麗しの35歳 Vol.10

「欲しいものは絶対に手に入れる」美しさとキャリアを兼ね備えた35歳の宣戦布告

女性の結婚率は、35歳を境に急激に下降する。

だがしかし。そんな悲観を抱くことは一切なく、麗しき独身人生を謳歌する女がいた。

恭子、35歳。

彼女が歩けば、男たちは羨望の眼差しで振り返り、女たちは嫉妬する。恭子は一体、何を考えているのか?

外資系ラグジュアリーブランドで働く恭子と、部下の周平は一度は距離を縮めたものの、周平の元彼女・瑠璃子の仕掛けた罠にまんまとはまっていく。

そして瑠璃子は、失恋した周平を慰め、自分のマンションに連れて行くのだった。


「瑠璃子、おはよう。さっきね、恭子さんとすれ違ったんだけど、今日も最高に美人だったぁ」

いつもより遅めの時刻にオフィスに到着すると、PRの同僚がすかさず私の元に駆け寄ってきた。

彼女は社内でも1、2位を競う恭子さんファンで、その様子はさながら教祖様を崇拝する信者だ。

私は彼女に冷ややかな視線を送った。

「そう?美人で若々しい30代の女なんて、他にもごまんといるじゃない」

「瑠璃子はわかってない。恭子さんの素敵なところは、見た目だけじゃないのよ。あれだけ綺麗なのにキャリアも見事で、ほんとに憧れる」

同僚は少しムキになってそう言った。

キャリアか…。

正直、彼女の言うことにも恭子さんの生き方にも全く共感ができない。責任も重圧も、男に尻込みされるような役職もまっぴらごめんだ。それなりのやり甲斐にそこそこの給料。ポジションなんてなくても今を生きるのには十分なのだ。

「おはよう」

噂をすれば、恭子さんだ。

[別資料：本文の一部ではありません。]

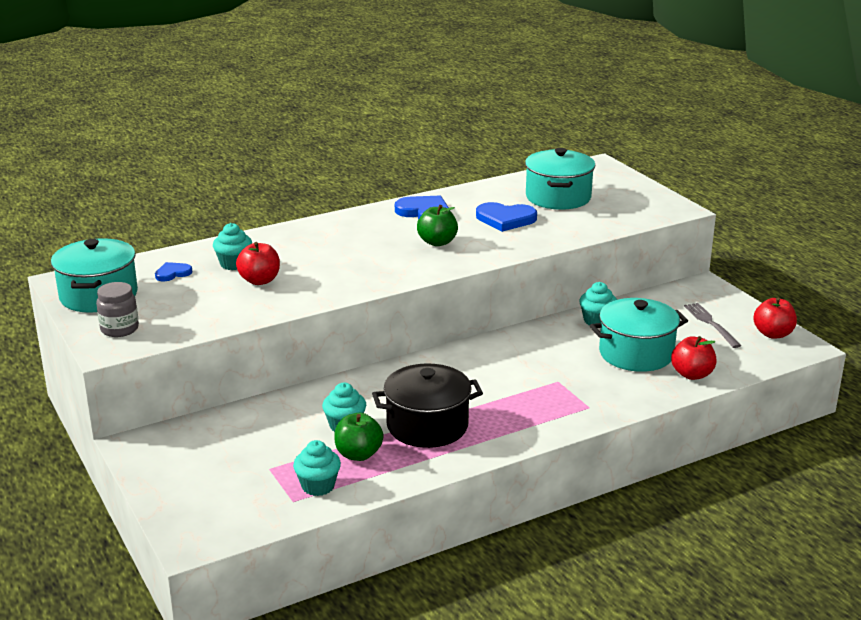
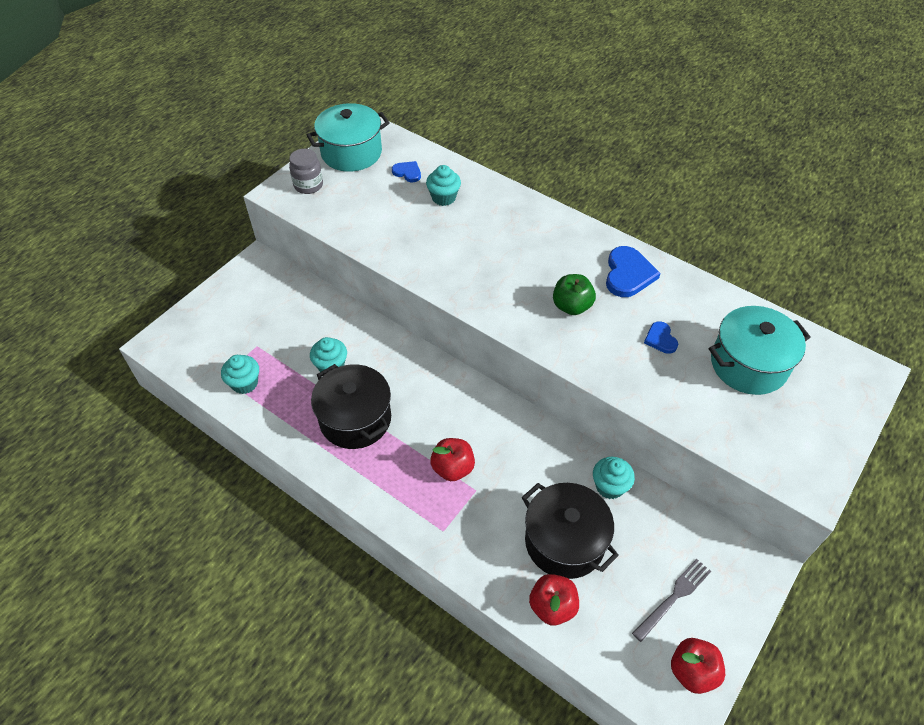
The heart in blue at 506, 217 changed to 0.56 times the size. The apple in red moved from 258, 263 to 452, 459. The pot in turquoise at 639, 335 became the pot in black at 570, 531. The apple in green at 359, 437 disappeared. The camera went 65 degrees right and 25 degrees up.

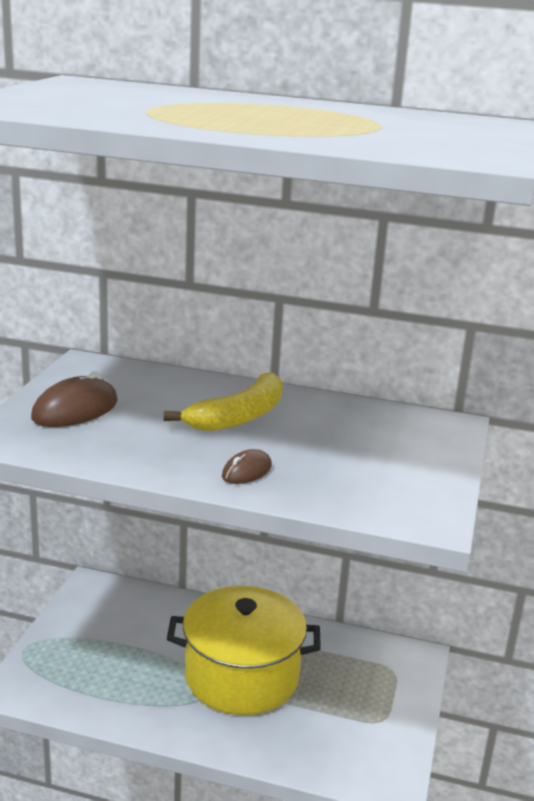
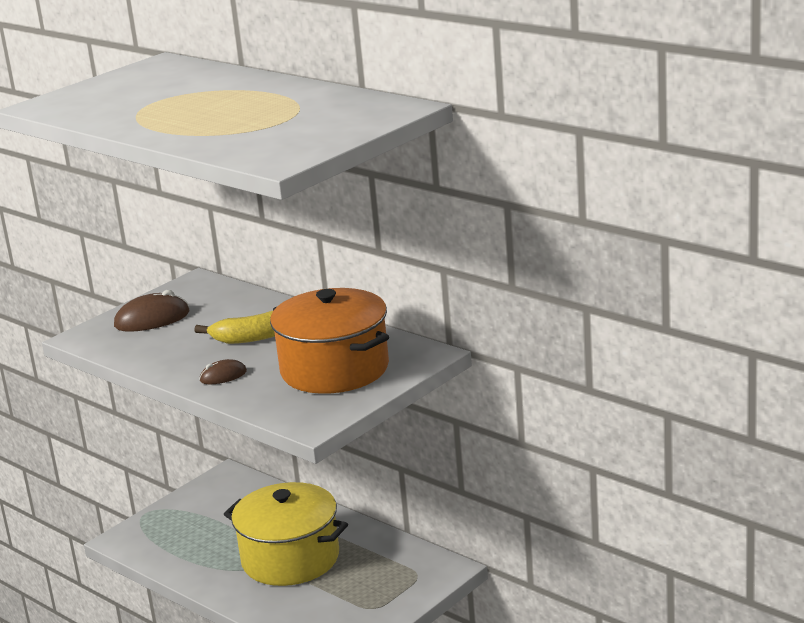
The pot in orange at 329, 341 appeared. The camera went 30 degrees right and 0 degrees up.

彼女は部下たちに笑顔で挨拶をしながら、席に着いた。

同僚がふと、私を見て首をかしげる。

「ところで瑠璃子、いつも出勤は早めなのに今日はどうしたの?寝坊?」

私は待ってましたとばかりに声をはりあげる。

「実は、昨夜周平が泊まりに来てて…朝一緒に家を出てきたからバタバタだったのよ」

私の声は恭子さんに届いただろうか。ちらりと目を遣ったが何食わぬ顔でPCに向き合い、メールチェックをしている。

「ええーー!瑠璃子、ついに周平君とヨリ戻したの?おめでとう!!」

オフィスに響き渡った同僚の声。今度は否が応でも聞こえたはずだ。恭子さんの眉がわずかに動いたのを見逃さなかった。